ASSIGNED TASK: Select all lines in the records that include "size".

MATERIAL TO PROCESS:
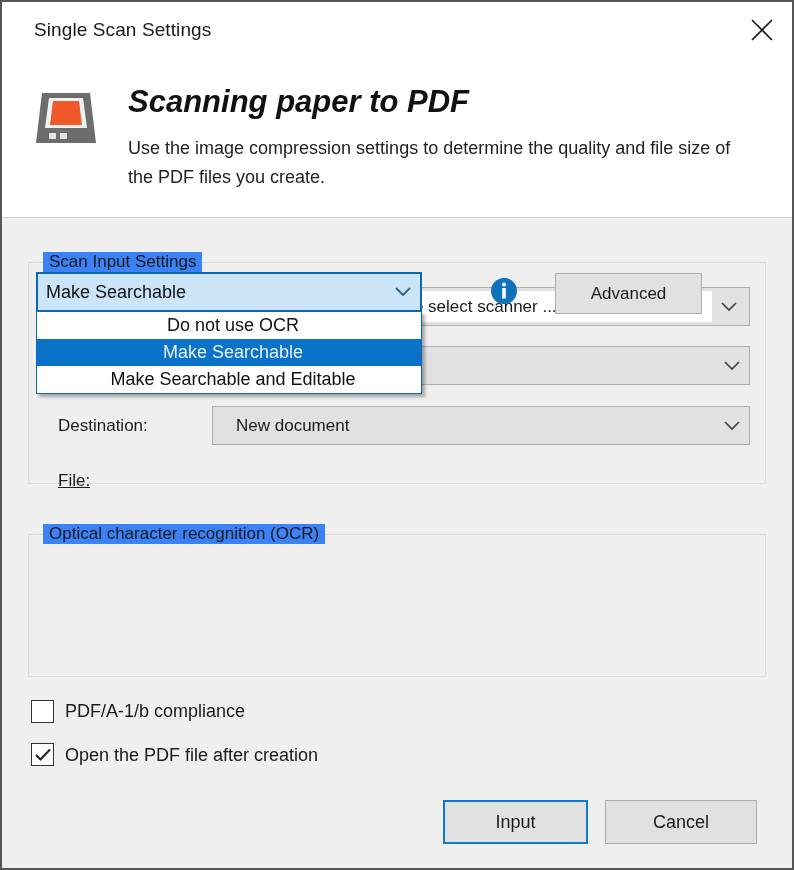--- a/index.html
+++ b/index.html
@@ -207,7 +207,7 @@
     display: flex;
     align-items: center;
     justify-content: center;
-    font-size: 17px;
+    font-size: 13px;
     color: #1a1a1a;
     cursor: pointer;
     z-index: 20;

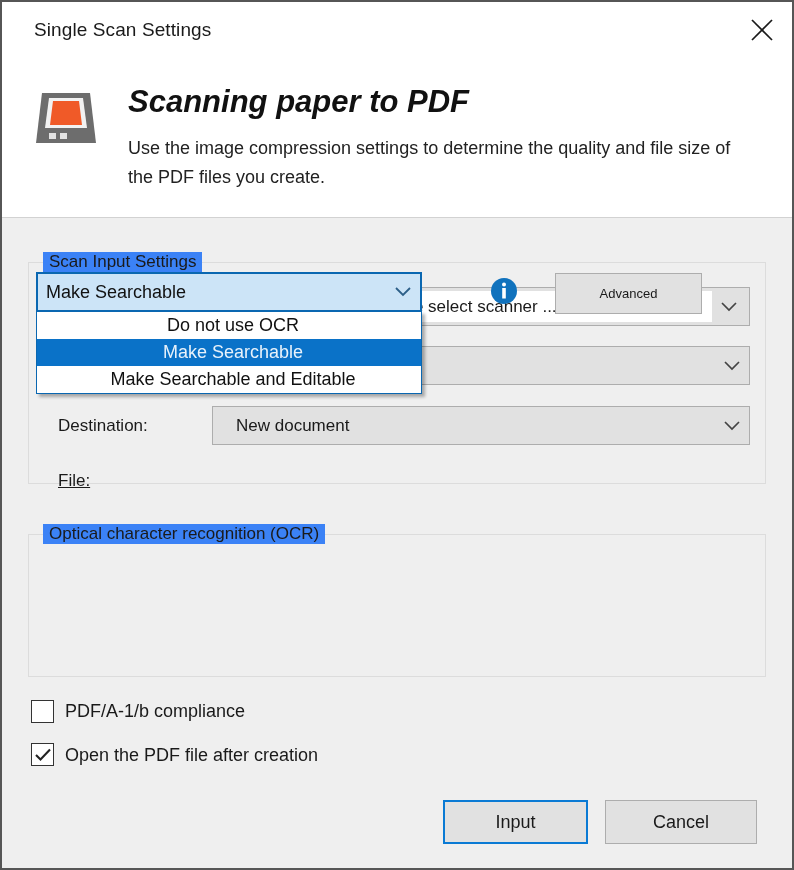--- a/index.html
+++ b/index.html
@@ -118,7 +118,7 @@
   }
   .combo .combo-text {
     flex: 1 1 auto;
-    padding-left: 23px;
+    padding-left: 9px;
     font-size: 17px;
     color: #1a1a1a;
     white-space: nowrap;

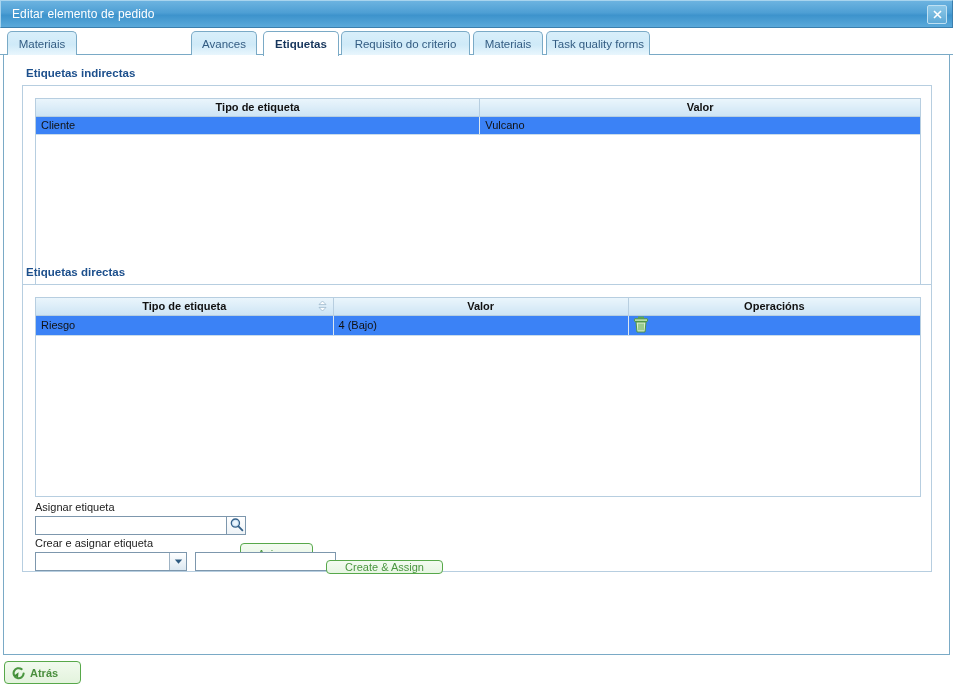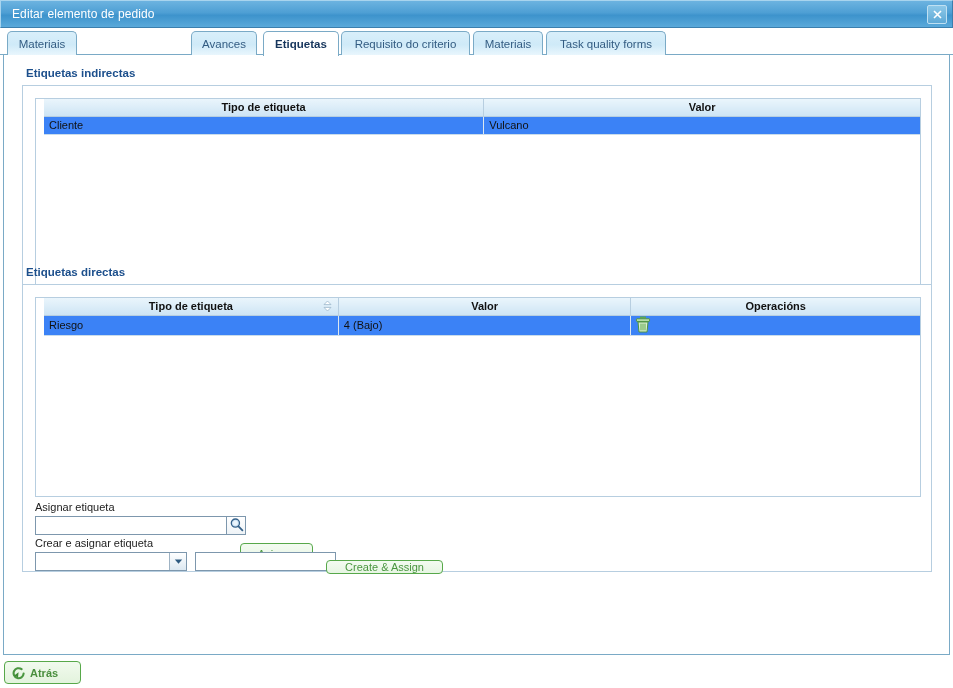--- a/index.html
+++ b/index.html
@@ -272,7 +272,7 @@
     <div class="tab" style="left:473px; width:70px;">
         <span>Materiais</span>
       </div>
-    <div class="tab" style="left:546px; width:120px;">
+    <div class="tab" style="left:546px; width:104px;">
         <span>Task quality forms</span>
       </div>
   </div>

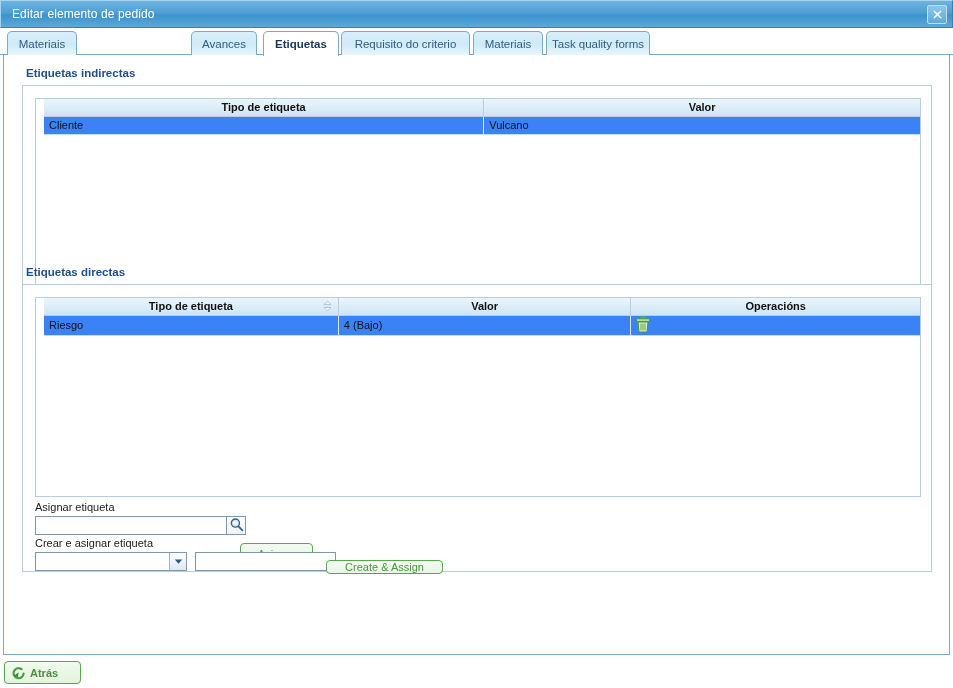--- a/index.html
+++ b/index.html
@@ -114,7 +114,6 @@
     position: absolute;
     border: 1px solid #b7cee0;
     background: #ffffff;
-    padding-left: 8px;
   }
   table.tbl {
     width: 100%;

---

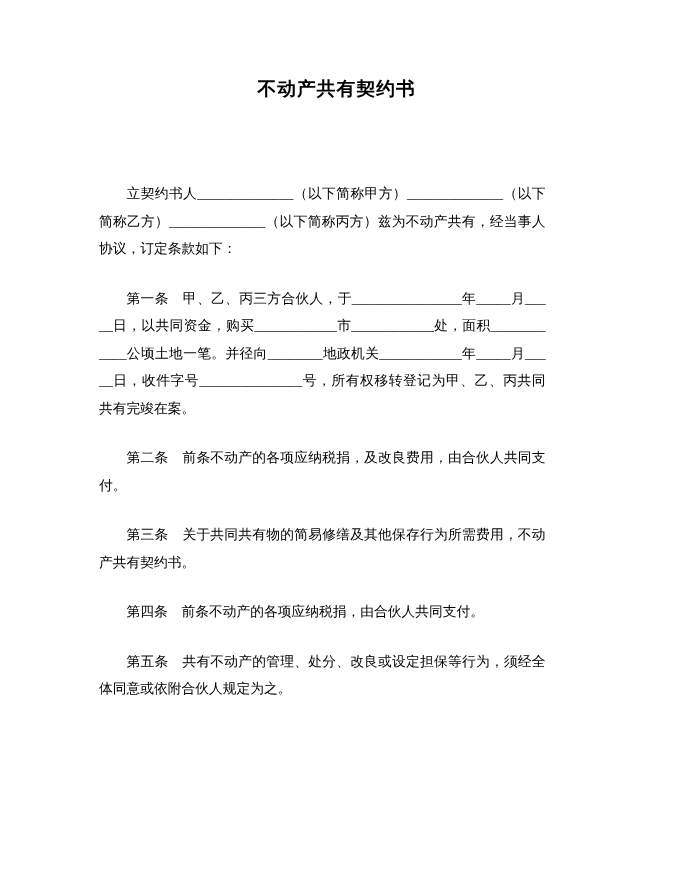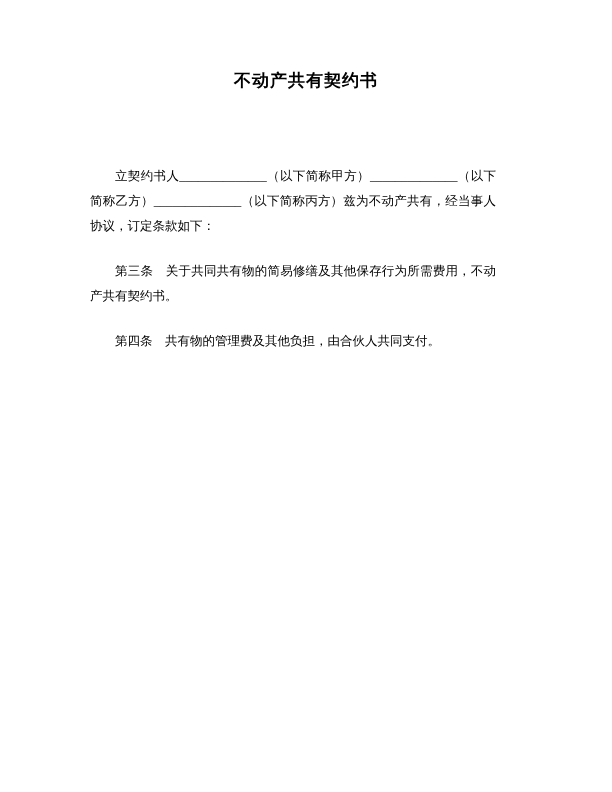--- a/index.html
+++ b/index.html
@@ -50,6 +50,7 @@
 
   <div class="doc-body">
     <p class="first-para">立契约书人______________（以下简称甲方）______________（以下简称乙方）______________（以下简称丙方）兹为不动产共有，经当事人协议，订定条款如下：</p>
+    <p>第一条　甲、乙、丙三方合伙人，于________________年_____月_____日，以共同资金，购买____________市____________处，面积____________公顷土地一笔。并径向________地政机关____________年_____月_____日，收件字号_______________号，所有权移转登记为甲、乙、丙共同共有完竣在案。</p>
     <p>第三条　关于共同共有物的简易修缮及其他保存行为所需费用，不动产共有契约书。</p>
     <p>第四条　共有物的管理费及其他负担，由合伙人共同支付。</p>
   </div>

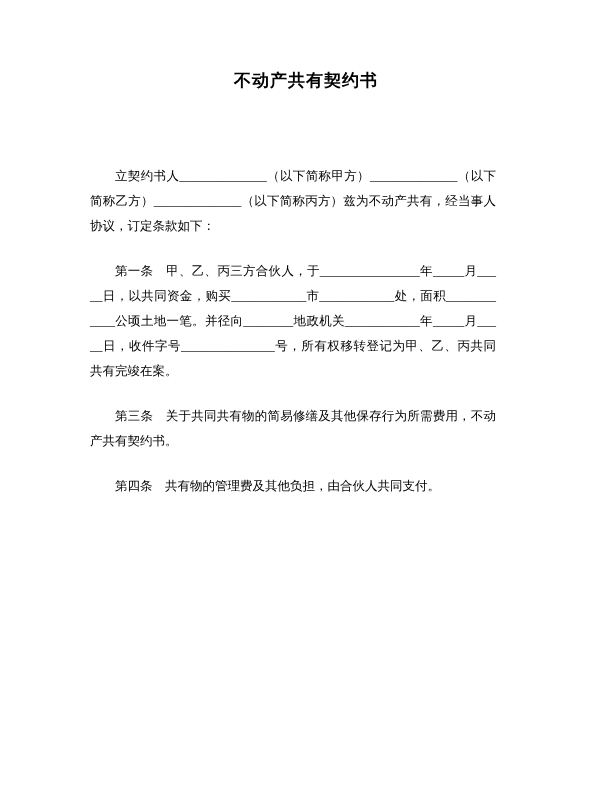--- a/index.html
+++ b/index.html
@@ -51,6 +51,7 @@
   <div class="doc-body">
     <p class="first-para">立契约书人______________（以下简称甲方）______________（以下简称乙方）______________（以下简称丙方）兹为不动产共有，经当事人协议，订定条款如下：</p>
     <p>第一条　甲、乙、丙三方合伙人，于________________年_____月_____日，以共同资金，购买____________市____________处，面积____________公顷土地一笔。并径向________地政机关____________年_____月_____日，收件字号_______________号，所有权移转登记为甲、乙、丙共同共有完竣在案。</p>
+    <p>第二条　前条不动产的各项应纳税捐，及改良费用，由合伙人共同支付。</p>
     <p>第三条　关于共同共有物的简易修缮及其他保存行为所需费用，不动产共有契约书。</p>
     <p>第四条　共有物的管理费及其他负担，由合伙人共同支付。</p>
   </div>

==

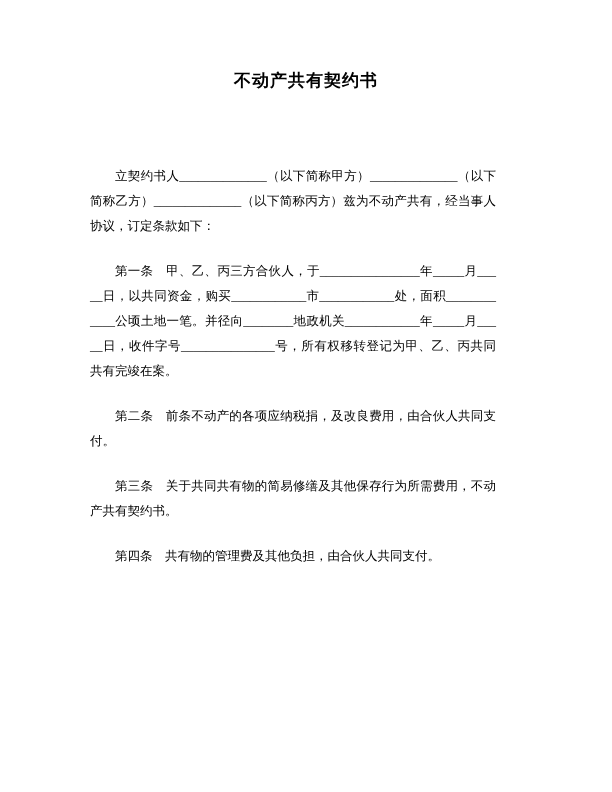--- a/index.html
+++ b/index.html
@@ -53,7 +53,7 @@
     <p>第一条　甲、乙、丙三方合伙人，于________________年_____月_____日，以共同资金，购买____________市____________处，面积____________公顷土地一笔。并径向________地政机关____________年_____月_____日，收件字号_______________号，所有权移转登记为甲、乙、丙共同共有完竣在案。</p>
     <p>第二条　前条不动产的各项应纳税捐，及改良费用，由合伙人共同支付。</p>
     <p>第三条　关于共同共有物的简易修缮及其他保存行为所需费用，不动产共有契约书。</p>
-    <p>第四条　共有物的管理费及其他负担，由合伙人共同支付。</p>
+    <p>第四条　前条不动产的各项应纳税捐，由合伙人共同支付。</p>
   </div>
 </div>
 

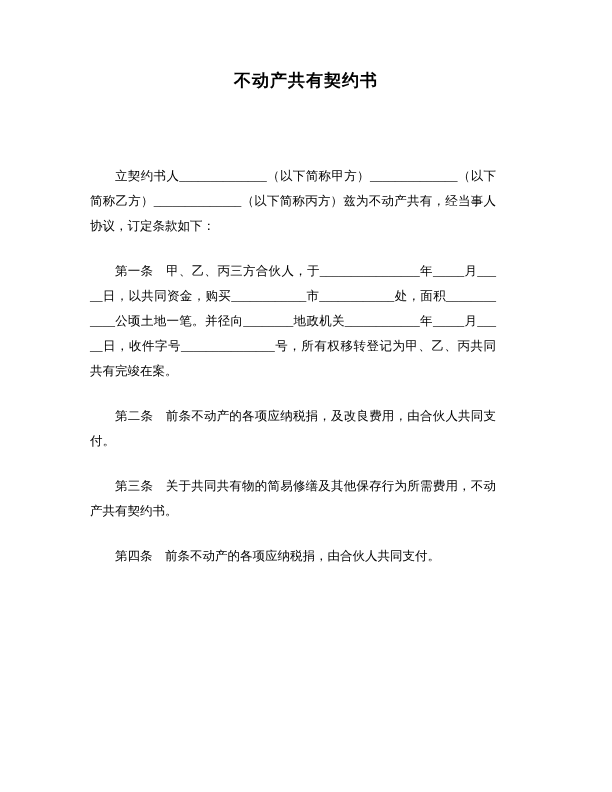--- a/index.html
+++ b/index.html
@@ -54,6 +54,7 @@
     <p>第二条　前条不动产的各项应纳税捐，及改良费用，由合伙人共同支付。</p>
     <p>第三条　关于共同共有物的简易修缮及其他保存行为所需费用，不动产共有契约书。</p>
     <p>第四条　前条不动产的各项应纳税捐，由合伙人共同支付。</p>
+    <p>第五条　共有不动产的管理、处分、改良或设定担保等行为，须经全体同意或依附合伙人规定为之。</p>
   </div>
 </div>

WORKED SOLUTION:
-    font-size: 17px;
+    font-size: 13px;
     font-size: 17px;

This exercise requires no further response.